▶ **PROBLEM**
Repeat the data that follows in full. Do not include the pictures.

== GIVEN RECORDS

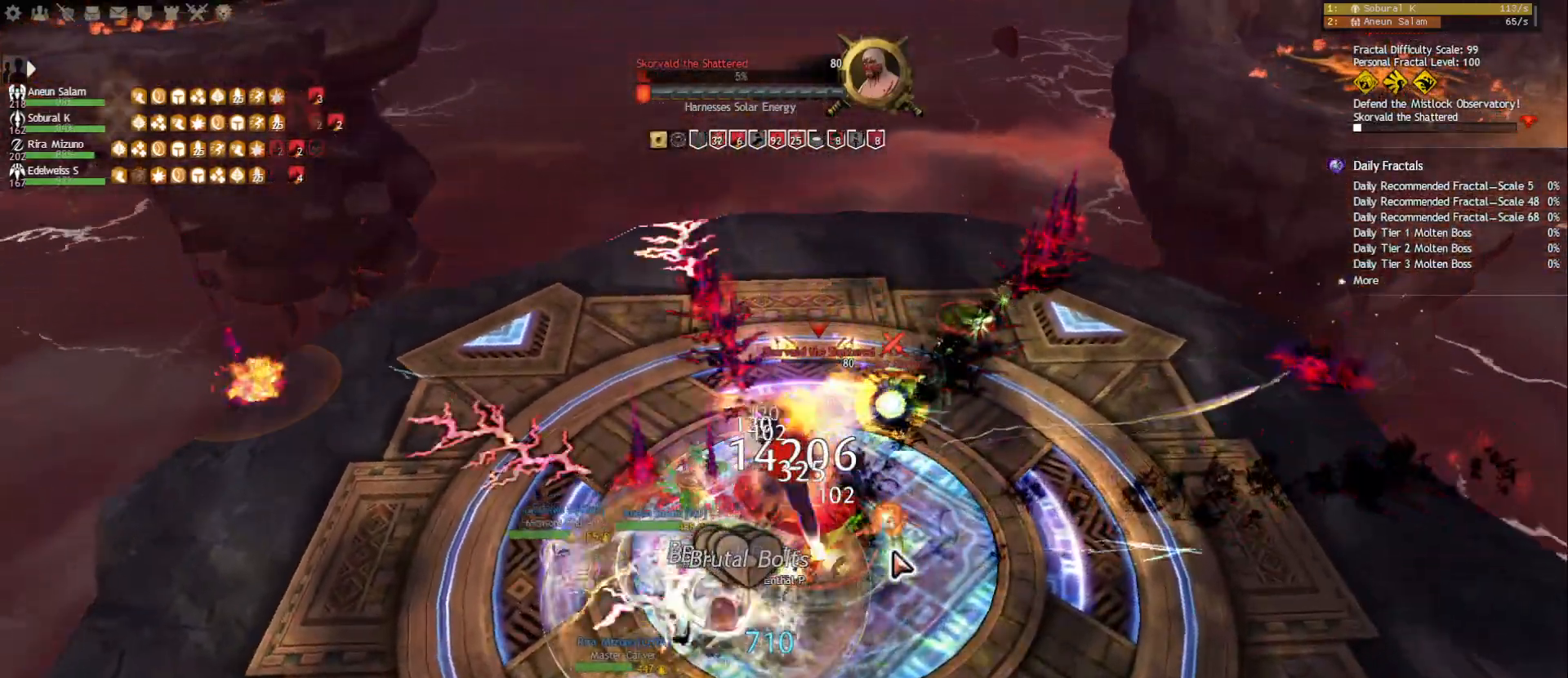
{"keys": [], "mouse": [], "events": [[33, "3", "down"], [100, "3", "up"], [150, "3", "down"], [233, "3", "up"], [267, "3", "down"], [367, "3", "up"], [400, "3", "down"], [500, "3", "up"]]}
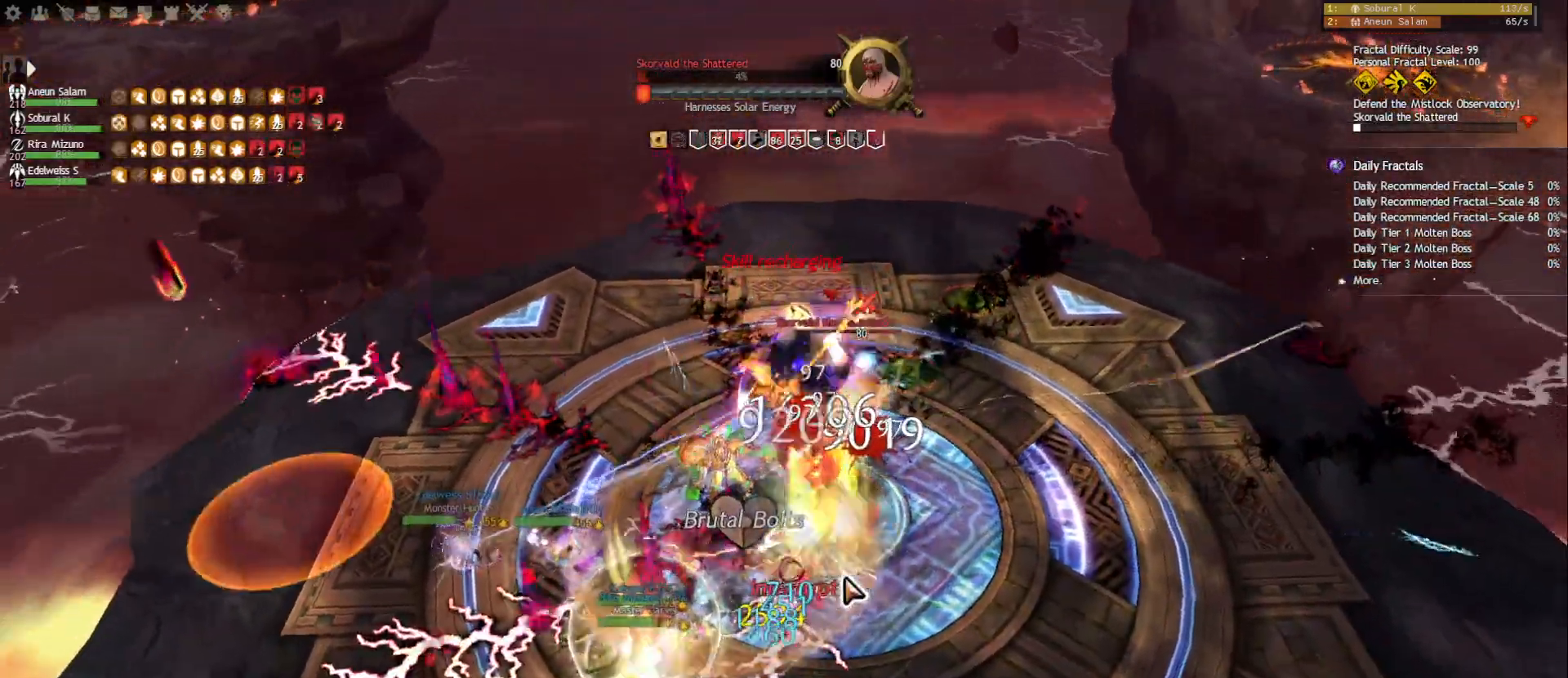
{"keys": ["1"], "mouse": [], "events": [[50, "mouse_right", "down"], [83, "1", "down"], [150, "mouse_right", "up"]]}
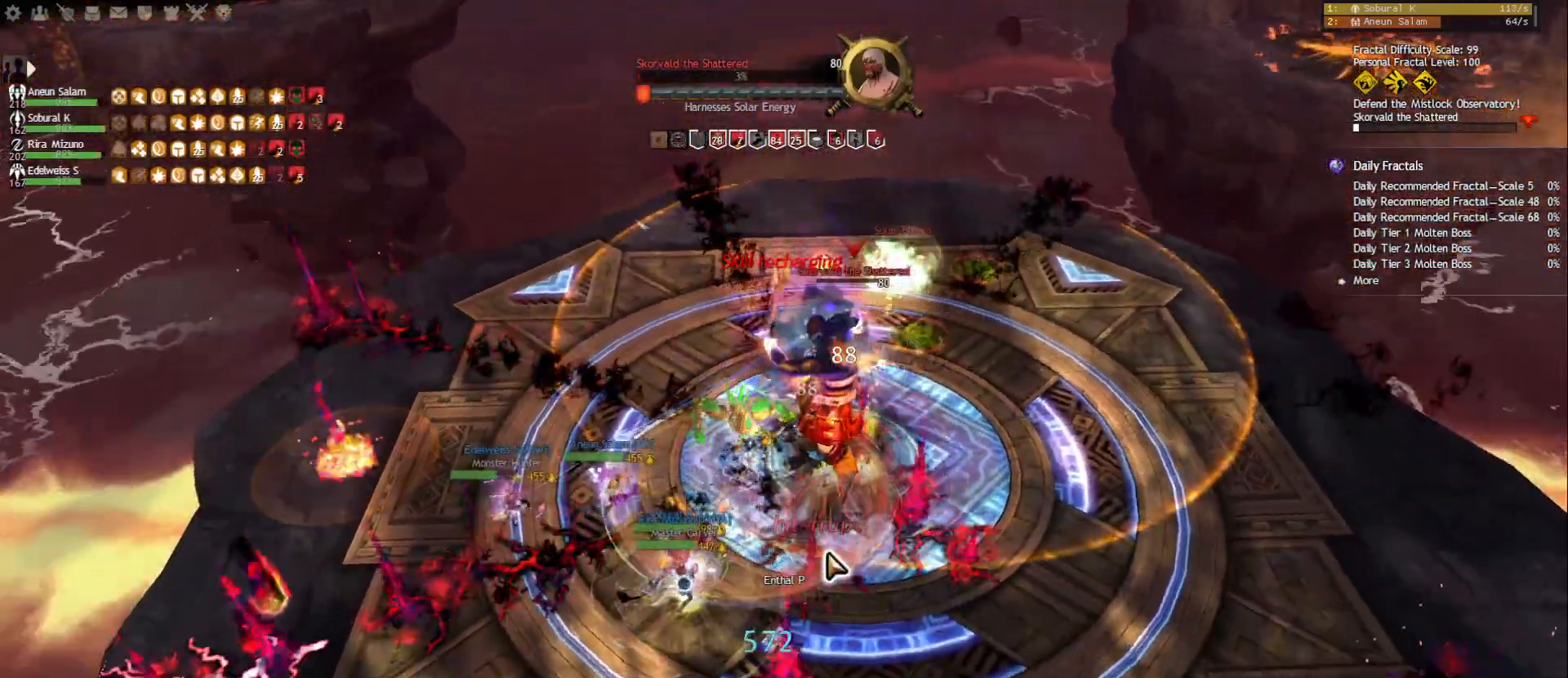
{"keys": [], "mouse": [], "events": [[183, "1", "up"], [283, "mouse_right", "down"], [500, "mouse_right", "up"]]}
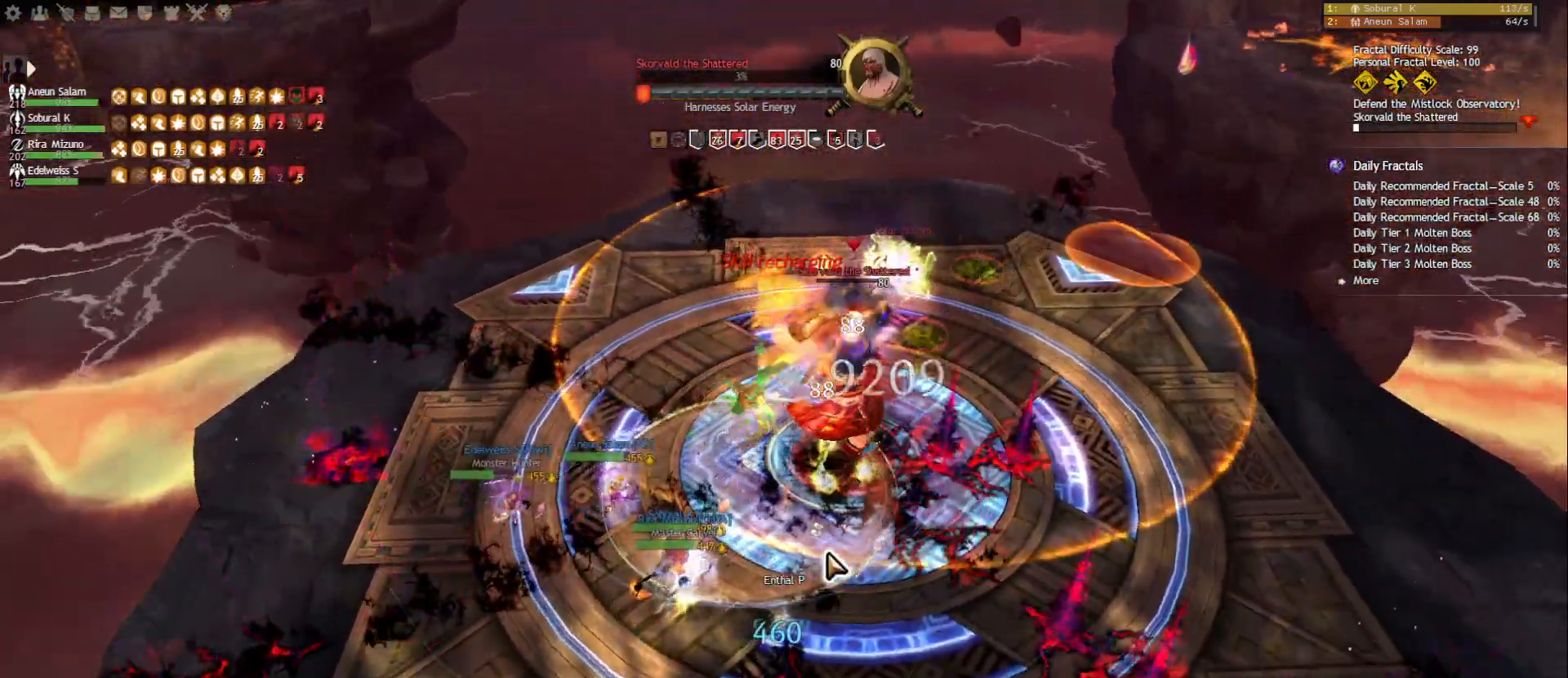
{"keys": ["q"], "mouse": ["right"], "events": [[283, "mouse_right", "down"], [350, "q", "down"], [450, "q", "up"], [500, "q", "down"]]}
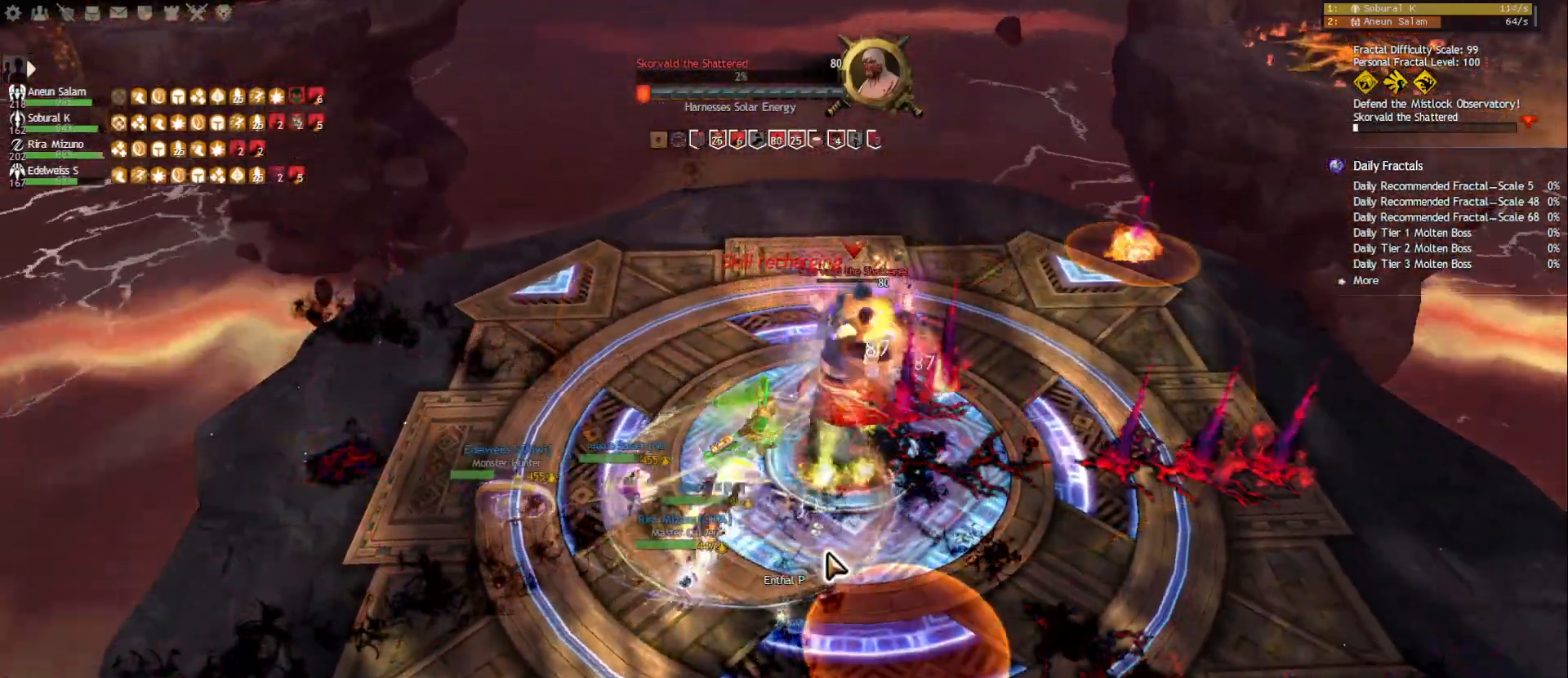
{"keys": ["2"], "mouse": ["left", "right"], "events": [[217, "q", "up"], [233, "mouse_left", "down"], [350, "2", "down"], [433, "2", "up"], [483, "2", "down"]]}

====

▶ **EXPECTED ANSWER**
{"keys": [], "mouse": [], "events": [[33, "3", "down"], [100, "3", "up"], [150, "3", "down"], [233, "3", "up"], [267, "3", "down"], [367, "3", "up"], [400, "3", "down"], [500, "3", "up"]]}
{"keys": ["1"], "mouse": [], "events": [[50, "mouse_right", "down"], [83, "1", "down"], [150, "mouse_right", "up"]]}
{"keys": [], "mouse": [], "events": [[183, "1", "up"], [283, "mouse_right", "down"], [500, "mouse_right", "up"]]}
{"keys": ["q"], "mouse": ["right"], "events": [[283, "mouse_right", "down"], [350, "q", "down"], [450, "q", "up"], [500, "q", "down"]]}
{"keys": ["2"], "mouse": ["left", "right"], "events": [[217, "q", "up"], [233, "mouse_left", "down"], [350, "2", "down"], [433, "2", "up"], [483, "2", "down"]]}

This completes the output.